IHS students have very memorable memories from high school. For instance, Merrin says, “The memories with my friends that I will miss most are all the football games and audition choir. It makes me sad just thinking about this.” Sytsma adds, “I’m going to miss all the sporting events and dances. They were very fun.” Over the last four years students have made special memories in their friends. Instead of viewing high school as the end of the road view it as the beginning of a new opportunity where you will make new lifelong friends and as a result new memories.

There are many ways to stay in contact with your high school friends. One of the most popular ways is through social media. Anfinson says, “I will 100% use Snapchat to stay in contact with my friends. I think social media is a great way to stay in contact.” The importance of social media is only truly realized for some students when they leave for college. While in high school it may have been regarded as a waste of time or distraction, social media acts as a tremendous tool in college. Walker echoes this when she says, “My social media usage specifically Snapchat will for sure increase when I’m in college because I’m determined to maintain all the great relationships I made in college.” There are four primary social media sites used by students: Instagram, Facebook, Snapchat, and Twitter.
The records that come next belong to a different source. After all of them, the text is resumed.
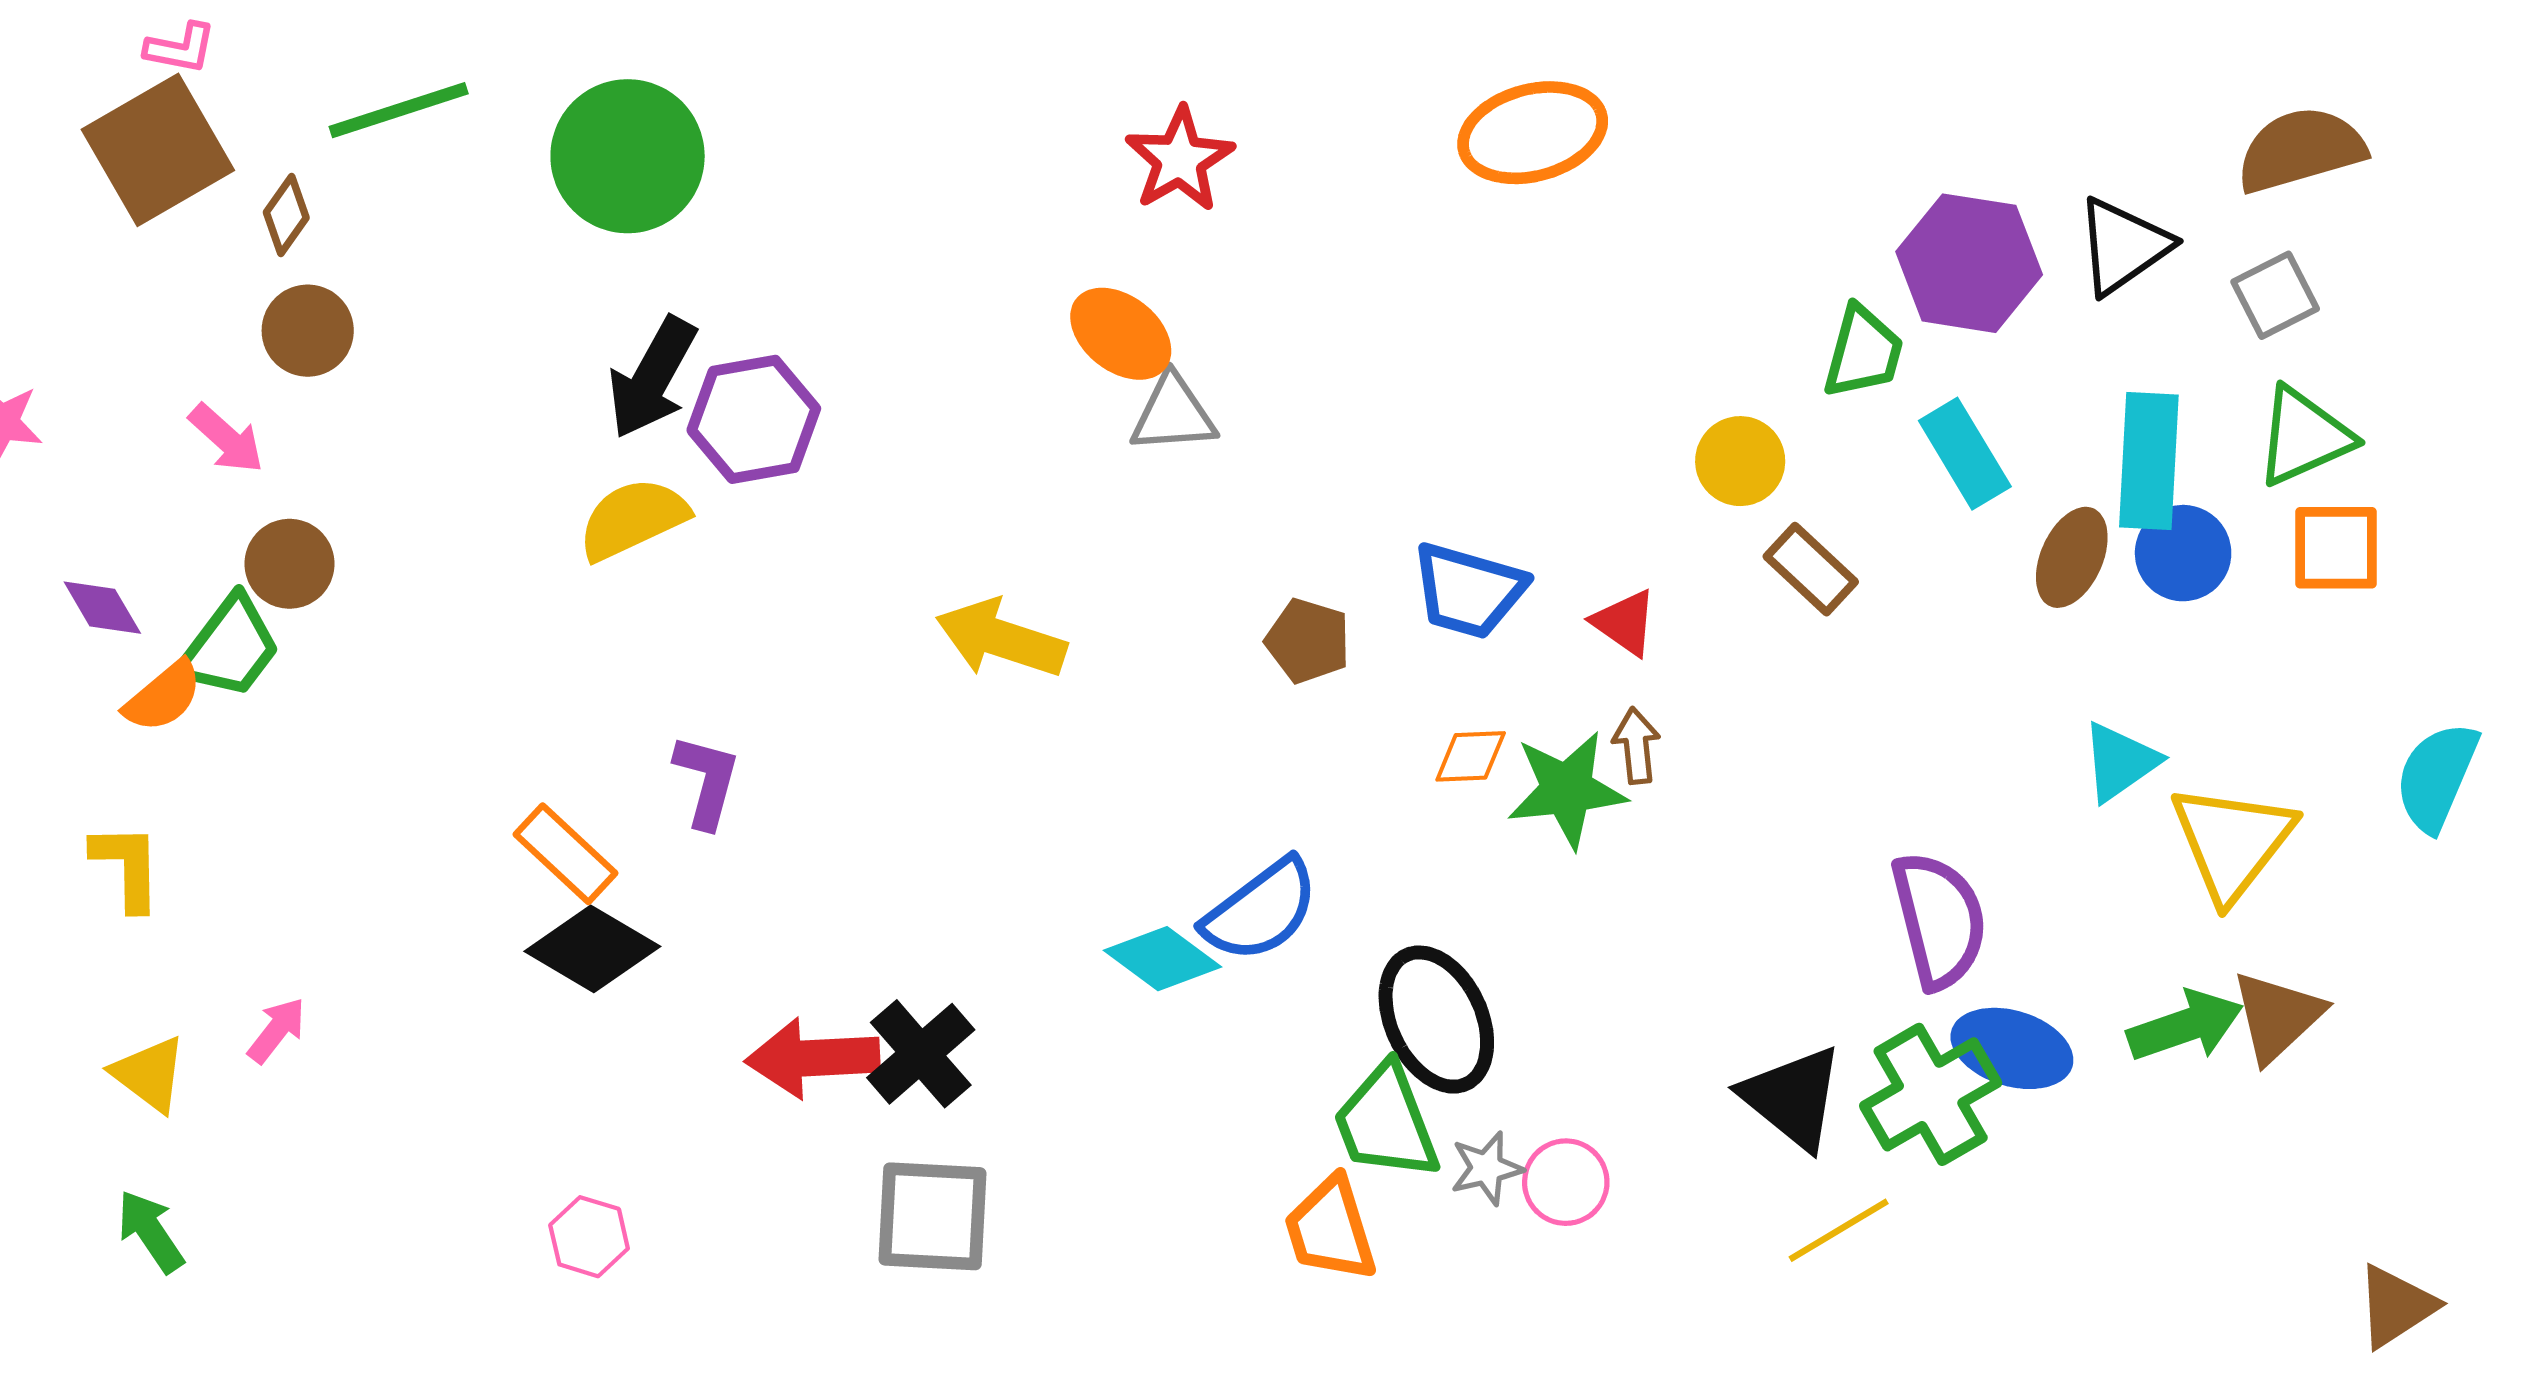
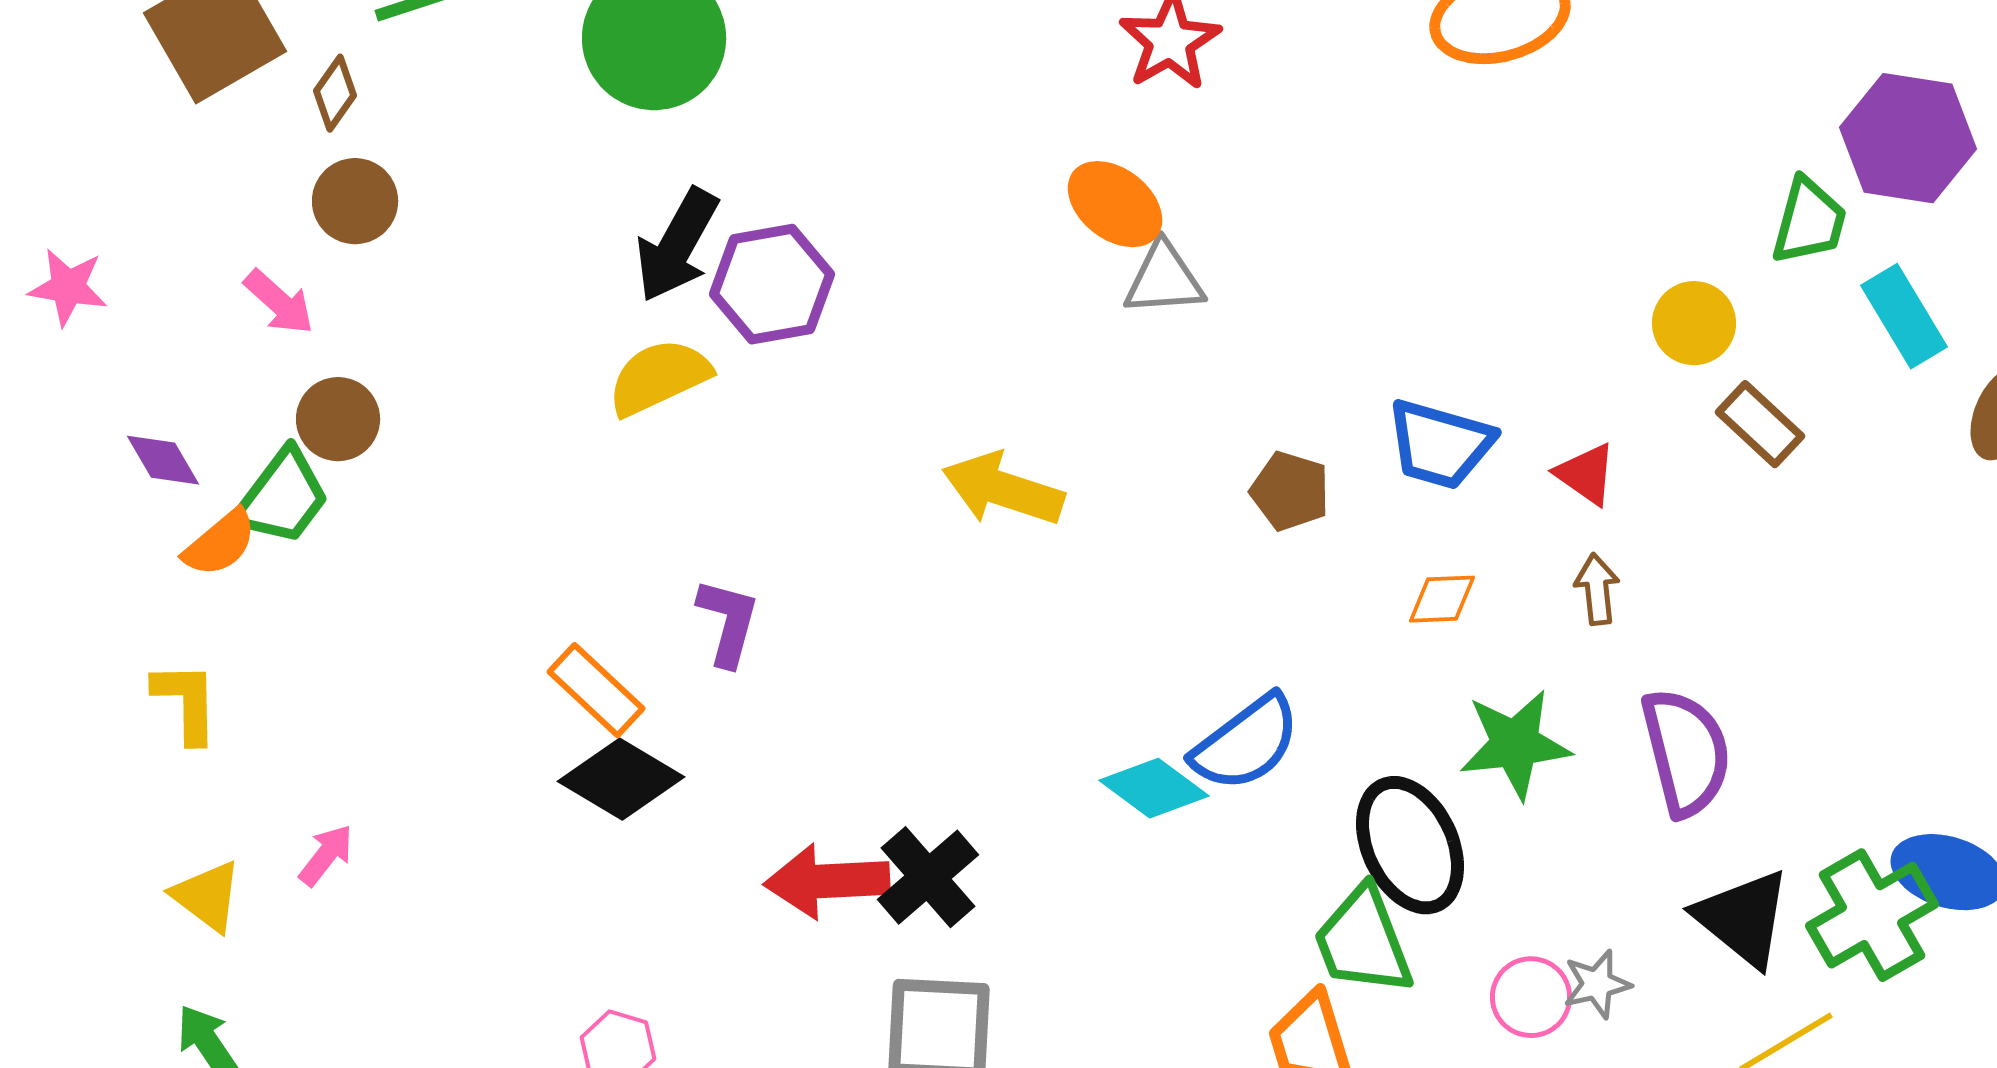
green star: (1567, 790) -> (1515, 744), moved
purple semicircle: (1939, 920) -> (1686, 752), moved
gray star: (1487, 1168) -> (1597, 984), moved

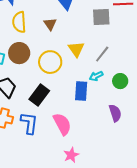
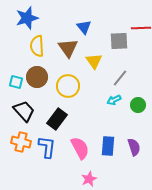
brown triangle: (50, 24) -> (68, 48), size x1.5
yellow triangle: (76, 49) -> (94, 61), moved
blue rectangle: (81, 91) -> (108, 146), moved
purple semicircle: (115, 113) -> (134, 147), moved

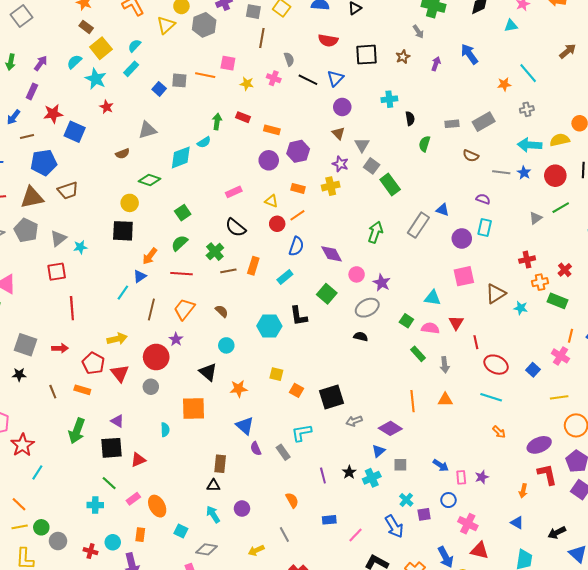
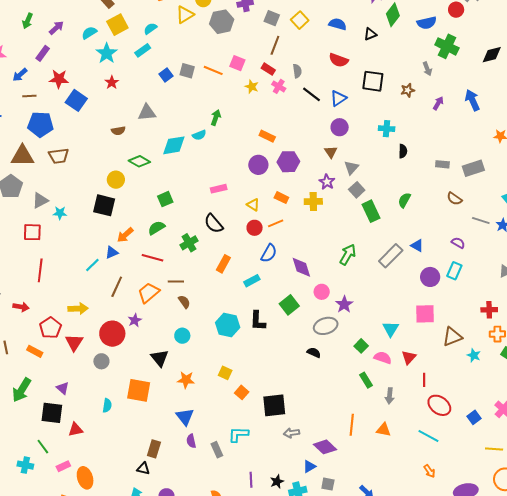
red rectangle: (243, 117) -> (268, 69), moved
green semicircle: (424, 144) -> (404, 200), moved
brown line: (228, 271) -> (176, 281), moved
cyan triangle: (433, 298) -> (391, 329), turned 42

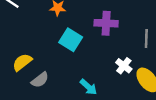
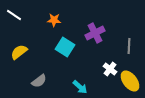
purple cross: (106, 23) -> (95, 33), turned -30
yellow semicircle: (22, 62) -> (19, 52), moved

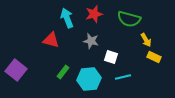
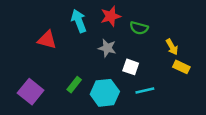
green semicircle: (129, 19) -> (139, 28), moved, size x0.7
red triangle: (51, 40) -> (47, 40), moved
purple square: (16, 70) -> (31, 92), moved

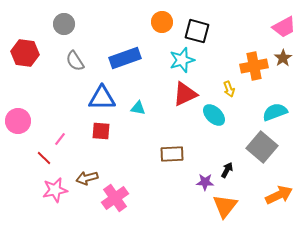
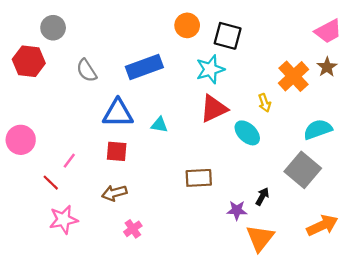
gray circle: (64, 24) -> (53, 28), moved
orange cross: (254, 66) -> (293, 76), turned -32
brown arrow: (87, 178) -> (114, 193), moved
pink cross: (115, 198) -> (133, 229), size x0.6

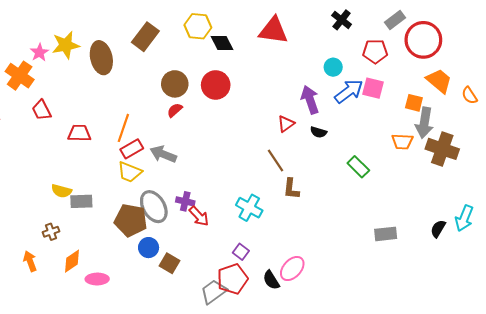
Interestingly, Anfinson and Walker listed Snapchat for staying in touch with their friends instead of the other social media sites. Outside of staying in touch with your friends social media has other benefits in college. According to Edudemic, social media offers students the benefits of connections, web engagement, knowledge, and social media and marketing in college. Many people ultimately get their job through connections that they have established and some social media sites were designed solely for the purpose of communal connections. Thus, social media can be the vehicle to getting a desired job or internship. Also, social media prepares students to become great marketers.  As technology advances, so does the way the world works with it. Members of the young workforce are keeping up to speed with the many forms of social media thereby making them attractive hires.

One of the toughest decisions you may face as a high school senior is whether to attend an in-state or an out-of-state college.  For students that are staying locally it may be easier to stay in contact with old high school friends than students that are going out of state. Tan says, “I’m going to Hawaii for college and not many other students if any at all are going there so it is going to be a real challenge to maintain my high school relationships. Definitely more so if I would’ve stayed in state.” While Tan is certainly right, there are some perks to going out of state than remaining in-state. According to Unigo, students who attend school away from home tend to be more independent since they presumably no longer have their high school buddies around and their living in a different state. On the other hand, the advantage of going to college in state is that it is cheaper and you would likely be attending with a lot of your high school classmates. At the University of Florida, for example, in-state students pay $18,451 a year compared to the out-of-state tuition rate of $38,591. That’s a savings of more than $20,000! Students who stay in-state can also save on living expenses and travel expenses. By living at home, the average student can expect to save around $10,000 a year in dorm fees. If money is a significant factor in the college decision process it would be wise to consider in-state schools. It is important to note that some private schools also offer financial aid. However, it likely would not be nearly as much as an in-state school would offer.